Leider hatte er vergessen, vorher das Kartoffelmesser aus der Hand zu legen…

Tja…

Die Piraten finden das Essen, das Friedel kocht, super lecker und futtern immer alles auf.

Darauf ist Friedel sehr stolz!

Die einzige Piratin an Bord ist die freche Fanny.

Fanny ist deshalb so frech, weil sie keine Angst vor den anderen hat.

Fanny ist nämlich total fit.

Sie trainiert jeden Tag mit dicken Hanteln und schweren Gewichten.

Deshalb hat sie richtig große Muskeln und ordentlich viel Kraft.

Sie kann die schwersten Fässer und die größten Kisten schleppen.

Sie kann es mit jedem Piraten an Bord der Wellentiger aufnehmen.

Darum hat sie auch immer einen frechen Spruch für die anderen Piraten auf der Zunge und keine Angst vor niemandem.

Der flotte Fred ist ein Pirat, der sehr großen Wert auf sein Aussehen legt.

Das ist ja eigentlich bei Piraten nicht so.

Den meisten ist es egal, ob sie ein Loch in der Hose haben oder ihre Haare verstrubbelt sind.

Aber Fred hat immer eine perfekte Frisur, denn er will unbedingt aussehen wie ein Sänger, der vor vielen Jahren mal berühmt war.

Fred liebt die Musik von diesem Sänger und er kann so schnell dazu tanzen, dass er immer schon fertig ist, bevor die Musik aufhört.

Außerdem ist Fred auch der schnellste Säbelkämpfer auf der Wellentiger. Ja, flott ist er, der Fred!

Dann gibt es da noch den pickligen Piet.

Der hatte früher mal Pickel, aber das ist schon lange her.

Trotzdem ist der Name geblieben.

Ja so ist das mit den Piratennamen.
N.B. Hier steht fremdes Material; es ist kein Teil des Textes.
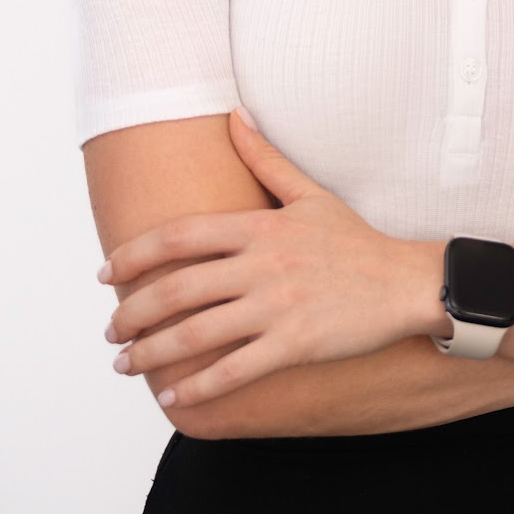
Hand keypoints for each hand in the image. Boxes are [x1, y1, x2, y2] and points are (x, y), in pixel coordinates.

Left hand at [100, 109, 427, 409]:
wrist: (406, 283)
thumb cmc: (356, 240)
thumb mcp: (310, 193)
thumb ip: (265, 159)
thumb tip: (234, 116)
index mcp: (260, 226)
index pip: (180, 236)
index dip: (134, 254)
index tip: (107, 272)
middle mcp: (262, 265)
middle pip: (176, 289)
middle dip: (132, 313)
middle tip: (110, 329)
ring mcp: (277, 307)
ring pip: (196, 333)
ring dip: (151, 354)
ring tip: (125, 364)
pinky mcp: (294, 345)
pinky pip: (234, 370)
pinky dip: (197, 386)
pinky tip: (172, 396)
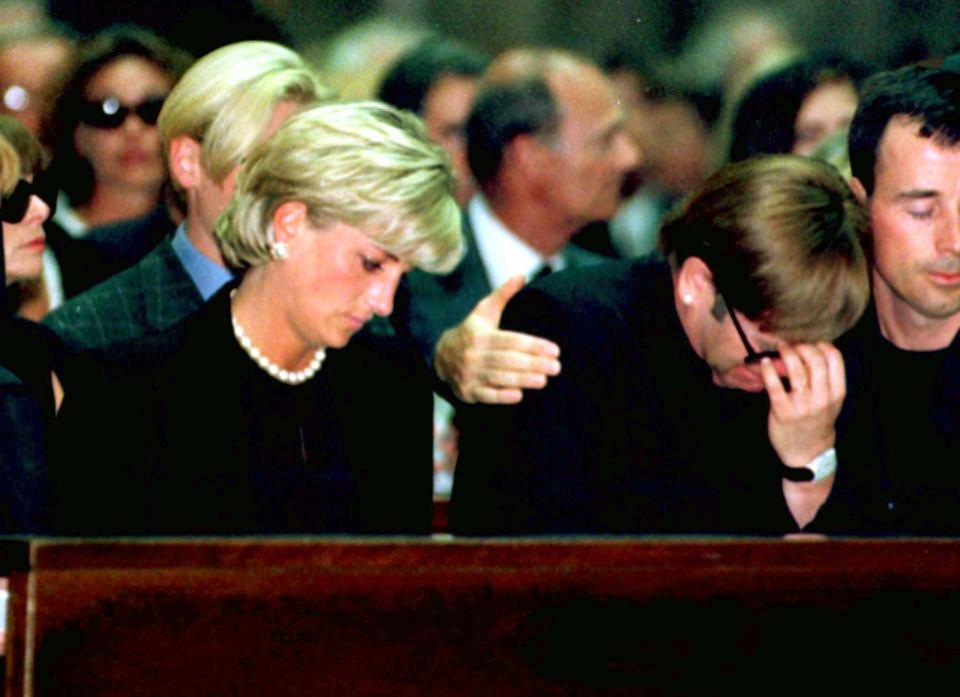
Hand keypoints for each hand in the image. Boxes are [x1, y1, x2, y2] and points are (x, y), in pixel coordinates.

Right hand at [433, 275, 560, 403]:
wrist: (442, 357)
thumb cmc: (472, 332)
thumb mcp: (484, 311)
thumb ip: (503, 295)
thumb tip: (522, 275)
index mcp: (479, 335)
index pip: (511, 340)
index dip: (533, 345)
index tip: (554, 349)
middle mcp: (472, 355)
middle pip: (507, 360)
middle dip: (533, 364)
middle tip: (556, 367)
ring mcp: (469, 374)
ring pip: (499, 378)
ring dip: (523, 380)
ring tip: (544, 380)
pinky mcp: (467, 391)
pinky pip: (486, 395)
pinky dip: (502, 396)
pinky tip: (519, 394)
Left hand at [761, 342, 844, 468]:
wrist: (807, 452)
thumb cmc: (817, 422)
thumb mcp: (832, 402)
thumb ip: (828, 380)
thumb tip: (814, 351)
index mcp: (836, 393)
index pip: (835, 358)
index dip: (821, 345)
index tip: (811, 345)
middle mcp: (822, 397)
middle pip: (815, 359)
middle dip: (802, 346)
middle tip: (793, 346)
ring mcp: (802, 405)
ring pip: (796, 369)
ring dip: (786, 353)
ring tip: (780, 348)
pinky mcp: (782, 411)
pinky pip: (774, 385)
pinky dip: (768, 370)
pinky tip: (764, 363)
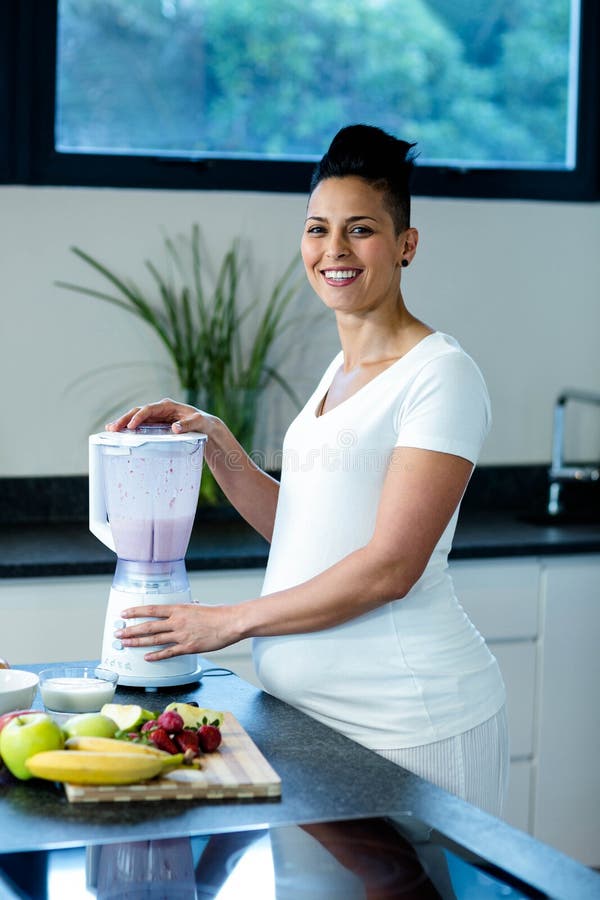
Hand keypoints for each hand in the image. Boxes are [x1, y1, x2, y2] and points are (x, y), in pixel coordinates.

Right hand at [106, 398, 218, 435]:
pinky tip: (119, 433)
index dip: (139, 417)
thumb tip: (175, 428)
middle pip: (138, 412)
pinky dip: (129, 428)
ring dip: (124, 423)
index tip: (131, 426)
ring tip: (110, 429)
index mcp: (168, 406)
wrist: (205, 426)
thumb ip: (188, 424)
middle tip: (113, 428)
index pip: (149, 409)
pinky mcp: (156, 424)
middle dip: (125, 419)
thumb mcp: (198, 422)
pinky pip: (140, 425)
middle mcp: (160, 409)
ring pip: (136, 417)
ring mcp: (157, 416)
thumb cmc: (203, 422)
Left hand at [115, 603, 240, 660]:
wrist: (231, 623)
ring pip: (154, 639)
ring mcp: (181, 635)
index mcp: (179, 608)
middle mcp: (177, 621)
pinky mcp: (188, 647)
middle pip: (148, 626)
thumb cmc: (218, 614)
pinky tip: (147, 657)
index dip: (136, 612)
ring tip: (126, 644)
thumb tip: (187, 605)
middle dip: (131, 630)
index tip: (124, 614)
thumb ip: (189, 608)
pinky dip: (156, 655)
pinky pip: (168, 652)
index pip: (152, 609)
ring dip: (138, 642)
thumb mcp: (200, 606)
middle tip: (119, 633)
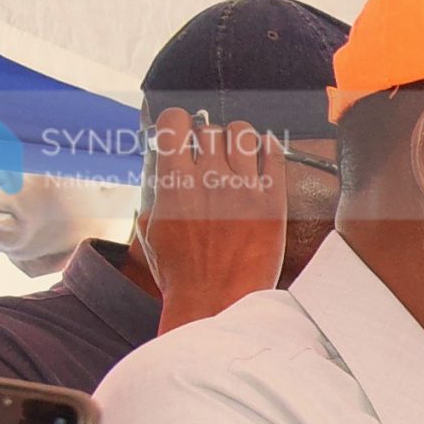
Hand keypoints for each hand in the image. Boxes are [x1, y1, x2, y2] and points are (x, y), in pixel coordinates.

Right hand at [137, 109, 286, 333]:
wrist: (217, 302)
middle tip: (212, 157)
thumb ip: (155, 191)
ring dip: (238, 140)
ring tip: (237, 157)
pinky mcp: (272, 200)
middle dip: (208, 139)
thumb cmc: (181, 272)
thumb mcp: (150, 228)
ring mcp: (243, 187)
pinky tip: (262, 157)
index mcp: (173, 181)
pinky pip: (274, 153)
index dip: (176, 122)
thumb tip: (160, 163)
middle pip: (210, 128)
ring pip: (243, 133)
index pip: (173, 121)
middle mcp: (208, 178)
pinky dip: (268, 148)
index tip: (181, 131)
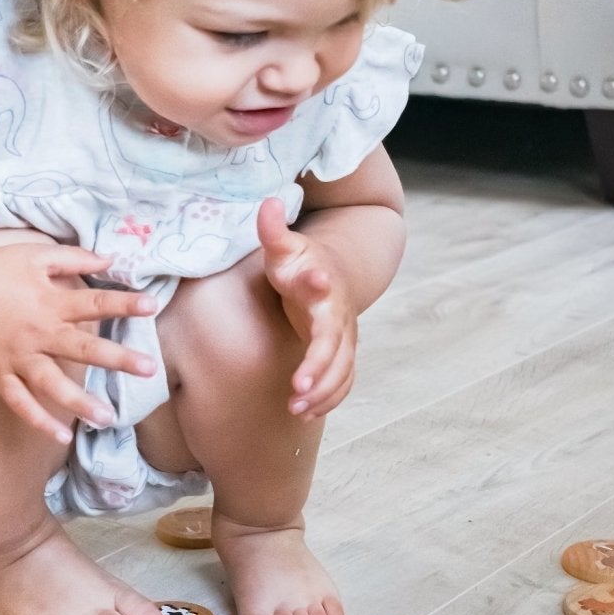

Sie sind ehrlich, aber nicht immer nett.

Der knubblige Kuddel verdankt seinen Namen seiner dicken, knubbligen und meistens roten Nase.

Kuddel ist ein lustiger Kerl, der viel und laut lacht.

Der dicke Dieter isst für sein Leben gern.

Er ist wirklich dick und der beste Freund von Friedel, dem Koch. Dieter trägt immer gestreifte Pullover und karierte Hosen. Er findet das todschick.

Der humpelnde Hein ist der älteste Pirat an Bord.

Er hat ein Holzbein, aber niemand wagt es, ihn danach zu fragen.

Hein möchte nicht darüber sprechen.

Also wird es immer ein Geheimnis bleiben.

Und dann ist da noch Tom Tölpel.

Als Pirat ist er sicher nicht wirklich geeignet.

Ständig stolpert er über etwas oder stößt Sachen um.

Trotzdem mögen die anderen ihn sehr, denn Tom kann super tolle Witze erzählen.

Er erzählt die besten Witze der ganzen Welt. Manchmal wackelt die Wellentiger hin und her, obwohl keine Wellen zu sehen sind.

Dann lachen die Piraten mal wieder über einen von Toms Witzen.

Über ihren Käpten lachen sie nicht.

Das wäre gegen ihre Piratenehre. Außerdem finden sie ihren Käpten eigentlich ganz in Ordnung.

Aber am allerbesten finden sie, dass Käpten Schisshose jeden Samstag nach dem Schiffschrubben Pizza und Cola für seine Piraten bestellt.

Und dann feiern sie und singen wilde Piratenlieder.

Gut, dass Käpten Schisshose nicht nur die Wellentiger geerbt hat, sondern auch eine große Truhe mit Gold und Edelsteinen.

So muss er sich keine Sorgen machen, dass ihnen das Geld ausgeht.